CS 478 Machine Learning
Proposal Format and Project Suggestions


1 Page Project Proposal Due: Tuesday, March 28
Final Project Report Due: Friday, May 5

General Information and Resources

The items below are just suggestions. Please feel free to propose your own idea for a final project. I encourage you to submit the proposal well before the March 28 deadline if you already know what you want to work on. I'll give you feedback within a day or so of submitting the proposal. If you need help in choosing a project, consider coming to office hours to go over some options. The only real restriction is that the project involve doing some research in machine learning rather than a writing a survey or discussion paper.

For the projects, you can use any machine learning systems available - you don't have to write all/any of the code yourself. Your paper should make clear what code you wrote yourself, borrowed, extended, etc.

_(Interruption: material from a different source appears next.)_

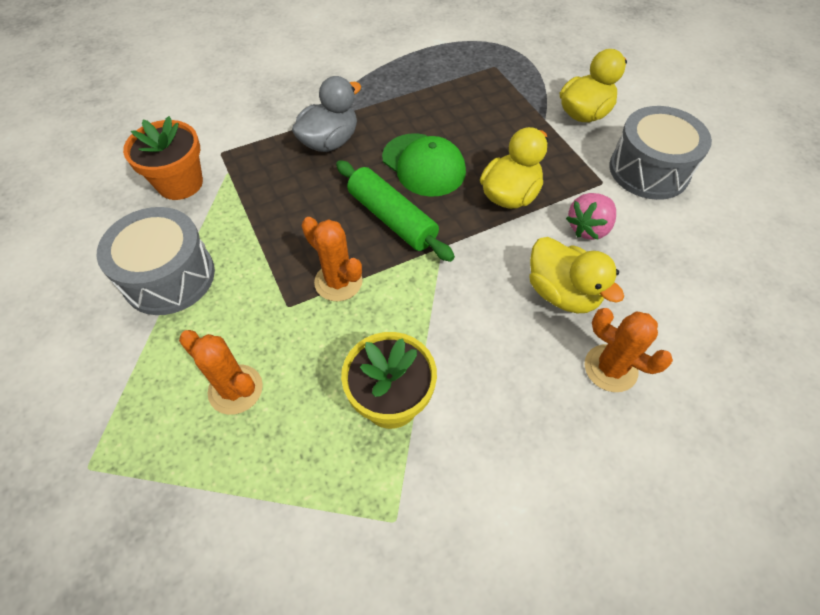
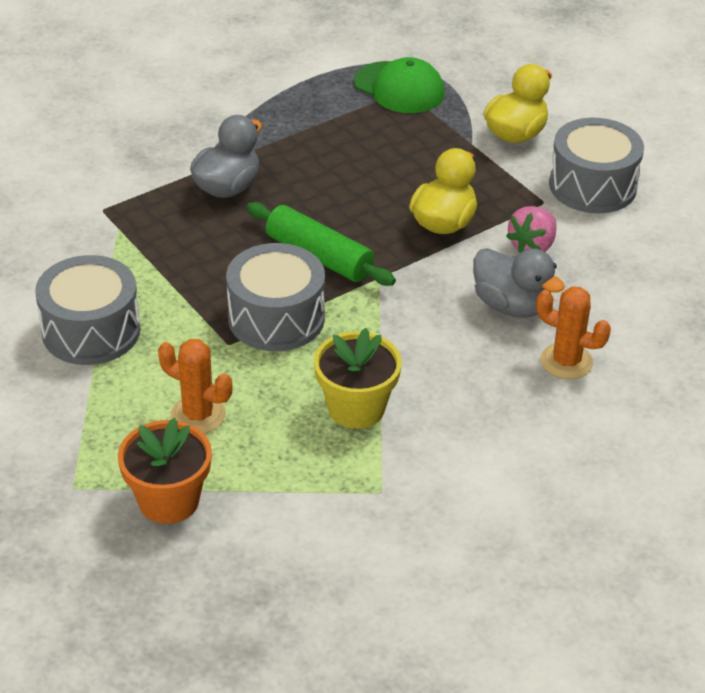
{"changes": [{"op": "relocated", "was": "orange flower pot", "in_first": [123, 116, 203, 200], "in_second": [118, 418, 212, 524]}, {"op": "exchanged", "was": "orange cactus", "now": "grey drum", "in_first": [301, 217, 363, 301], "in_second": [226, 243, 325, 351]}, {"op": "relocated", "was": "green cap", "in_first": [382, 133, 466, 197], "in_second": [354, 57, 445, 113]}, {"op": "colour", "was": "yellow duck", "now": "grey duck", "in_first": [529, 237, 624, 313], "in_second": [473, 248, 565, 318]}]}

Check the course web site for pointers to existing ML code and data sets.

Proposal Format

The project proposal should be at most one page in length. It should describe:

  • the problem that you'll investigate
  • the techniques that you'll explore to solve the problem
  • the method for evaluating the work (e.g. what data sets will you use? what baselines will you use for comparison?)

    Project Ideas

    1. Construct a data set for a novel problem of interest to you and experiment with it using several of the available learning systems. Consider improvements to some system motivated by results on one of these datasets.
    2. Implement and compare various methods for dealing with noisy data in ID3 such as the chi-square statistic, reduced-error pruning, minimum description length.
    3. Implement one or more of the algorithms discussed in class (e.g. standard Bayesian probability approach to classification, instance-based nearest-neighbor learning, some type of neural network). Compare to ID3 or each other on multiple data sets.
    4. Implement and extend a learning algorithm discussed in class. Evaluate on one or more data sets.
    5. Experiment with various multiple model (voting) methods such as bagging or boosting applied to different learning methods.
    6. Implement and test recent "cotraining" methods. Cotraining uses unsupervised data with supervised data in order to perform supervised classification with minumum amount of supervision. It does this by exploiting information in unclassified data.
    7. Implement or build ID5, an incremental version of ID3. Experiment on different data sets or make (and evaluate) some extensions.
    8. Develop or experiment with methods for learning Bayesian networks.
    9. Experiment with or enhance any of the available propositional rule-learning systems (e.g. extend the language, deal with noise, missing data etc.).
    10. Experiment with an efficient rule learning system called RIPPER, especially suited for problems with large number of features like text categorization.
    11. Implement and experiment with a version of the Winnow system, a perceptron-like system with provably faster convergence for domains with lots of irrelevant features.
    12. Develop and experiment with various active-learning methods which actively select examples to use for training in order to learn more from fewer examples.
    13. Implement and test a version of the CN2 system for learning decision lists (a variant of DNF).
    14. Code for the inductive logic programming systems GOLEM and FOIL should be available on the web. Find the papers that describe them, download the code, and compare the system to each other.
    15. Experiment with partial matching or probabilistic interpretations of inductively learned rules and compare to a purely logical interpretation.
    16. Add the ability to dynamically shift the bias of an existing system and experiment. Such a system would start with a strong bias (e.g. conjunctive concepts only) and then if this doesn't work shift to a more weakly biased language.
    17. Read about PAC analysis and apply it to an interesting concept language.
    18. Implement, enhance, and/or experiment with some neural-network learning algorithms.
    19. Data is available here at Cornell for a number of natural language learning problems: part of speech tagging, parsing, information extraction, noun phrase coreference, named entity identification.
    20. Implement COBWEB, a conceptual clustering system.
    21. Enhance COBWEB to handle numerical data and do some interesting experimentation.
    22. Change COBWEB to deal with noise as described by Fisher in IJCAI-89.
    23. Implement, experiment with, and/or extend the AUTOCLASS Bayesian system for clustering.
    24. Implement a small version of a scientific discovery system such as BACON, GLAUBER, STAHL, or DALTON.
    25. Get the distributed versions of the PRODIGY or SOAR systems (available by FTP from CMU) and experiment with them.